Page MenuHomePhabricator

PhabricatorTaskmasterDaemon getting into MySQL deadlocks when executing PhabricatorApplicationTransactionPublishWorker tasks
Closed, ResolvedPublic

Description

After I've upgraded to "36 week stable release", PhabricatorTaskmasterDaemon started to fail when executing PhabricatorApplicationTransactionPublishWorker tasks.

Tried to launch workers separately, tried with bin/phd start, tried launch single worker - still getting same errors. Some tasks are failing few times, some are failing over 20 times. Some get executed sooner or later - some do not. This fills the queue, workers needs to be restarted because exception and other tasks are delayed.

Currently I'm using python script to cancel tasks via bin/worker cancel if their class is PhabricatorApplicationTransactionPublishWorker and failure count is at least 1.

Any ideas what can cause this issue and how to solve it?

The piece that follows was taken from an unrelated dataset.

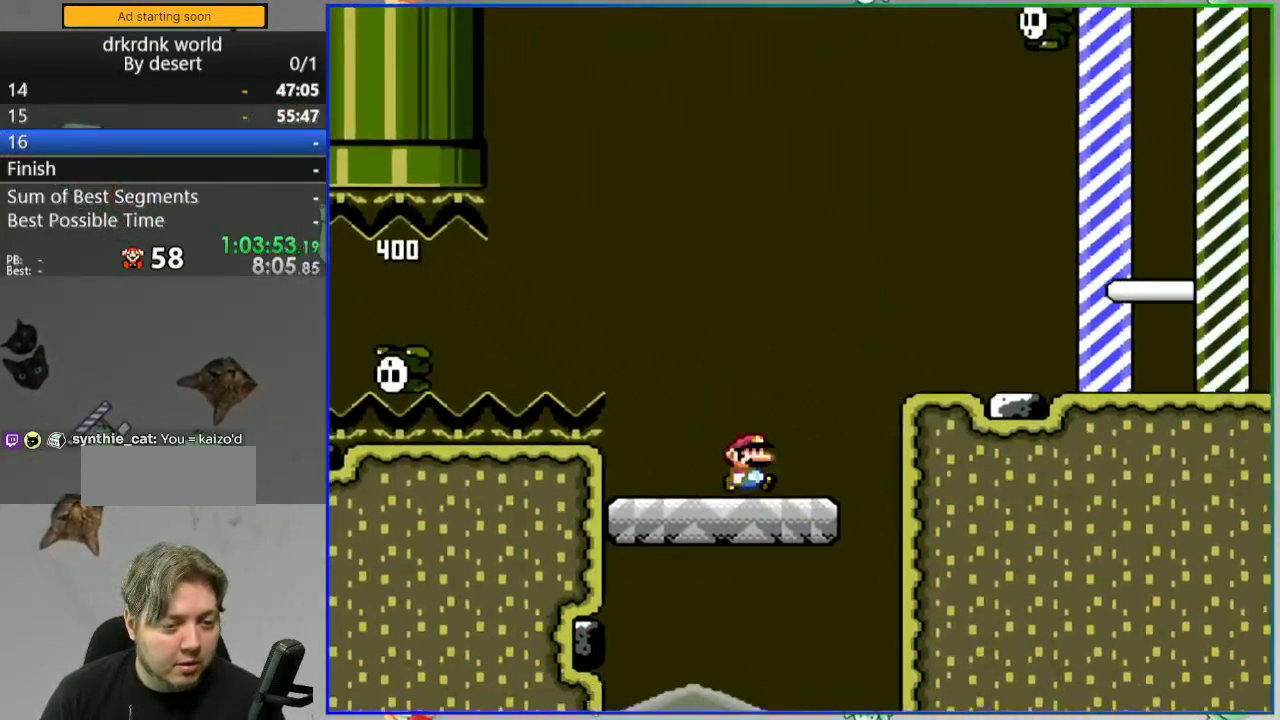
{"dt_ms": 500, "buttons": [], "events": [[283, "B", "up"], [483, "Y", "up"]]}
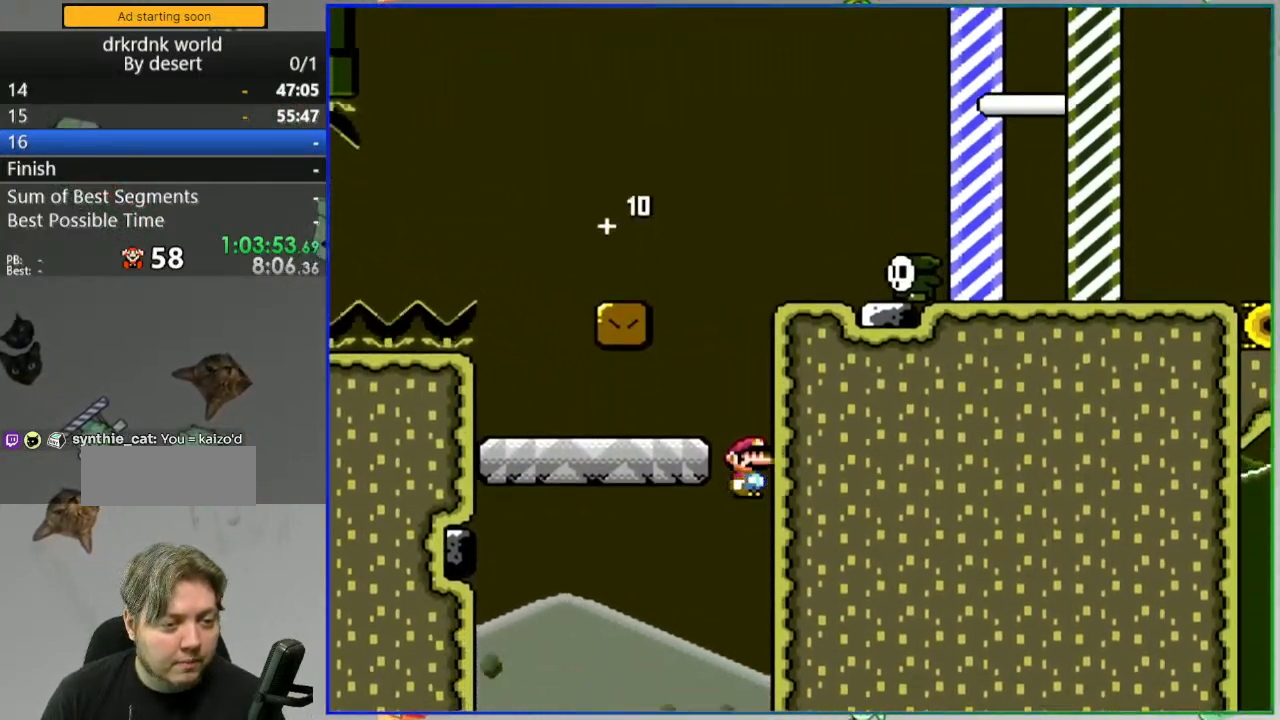
{"dt_ms": 500, "buttons": [], "events": [[400, "A", "down"], [483, "A", "up"]]}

[2015-09-09 23:30:09] EXCEPTION: (PhutilProxyException) Error while executing Task ID 35057595. {>} (AphrontDeadlockQueryException) #1213: Deadlock found when trying to get lock; try restarting transaction at [<phutil>/src/aphront/storage/connection/mysql/AphrontBaseMySQLDatabaseConnection.php:293]
  <...>
  #0 <#2> AphrontBaseMySQLDatabaseConnection::throwQueryCodeException(integer, string) called at [<phutil>/src/aphront/storage/connection/mysql/AphrontBaseMySQLDatabaseConnection.php:275]
  #1 <#2> AphrontBaseMySQLDatabaseConnection::throwQueryException(mysqli) called at [<phutil>/src/aphront/storage/connection/mysql/AphrontBaseMySQLDatabaseConnection.php:181]
  #2 <#2> AphrontBaseMySQLDatabaseConnection::executeRawQuery(string) called at [<phutil>/src/xsprintf/queryfx.php:6]
  #3 <#2> queryfx(AphrontMySQLiDatabaseConnection, string, string, string) called at [<phabricator>/src/applications/feed/PhabricatorFeedStoryPublisher.php:185]
  #4 <#2> PhabricatorFeedStoryPublisher::insertNotifications(integer, array) called at [<phabricator>/src/applications/feed/PhabricatorFeedStoryPublisher.php:134]
  #5 <#2> PhabricatorFeedStoryPublisher::publish() called at [<phabricator>/src/applications/transactions/editor/PhabricatorApplicationTransactionEditor.php:2764]
  #6 <#2> PhabricatorApplicationTransactionEditor::publishFeedStory(DifferentialRevision, array, array) called at [<phabricator>/src/applications/transactions/editor/PhabricatorApplicationTransactionEditor.php:1068]
  #7 <#2> PhabricatorApplicationTransactionEditor::publishTransactions(DifferentialRevision, array) called at [<phabricator>/src/applications/transactions/worker/PhabricatorApplicationTransactionPublishWorker.php:21]
  #8 <#2> PhabricatorApplicationTransactionPublishWorker::doWork() called at [<phabricator>/src/infrastructure/daemon/workers/PhabricatorWorker.php:91]
  #9 <#2> PhabricatorWorker::executeTask() called at [<phabricator>/src/infrastructure/daemon/workers/storage/PhabricatorWorkerActiveTask.php:162]
  #10 <#2> PhabricatorWorkerActiveTask::executeTask() called at [<phabricator>/src/infrastructure/daemon/workers/PhabricatorTaskmasterDaemon.php:22]
  #11 PhabricatorTaskmasterDaemon::run() called at [<phutil>/src/daemon/PhutilDaemon.php:183]
  #12 PhutilDaemon::execute() called at [<phutil>/scripts/daemon/exec/exec_daemon.php:125]

Event Timeline

Pawka assigned this task to epriestley.
Pawka updated the task description. (Show Details)
Pawka added a project: Daemons.
Pawka added subscribers: Pawka, joshuaspence.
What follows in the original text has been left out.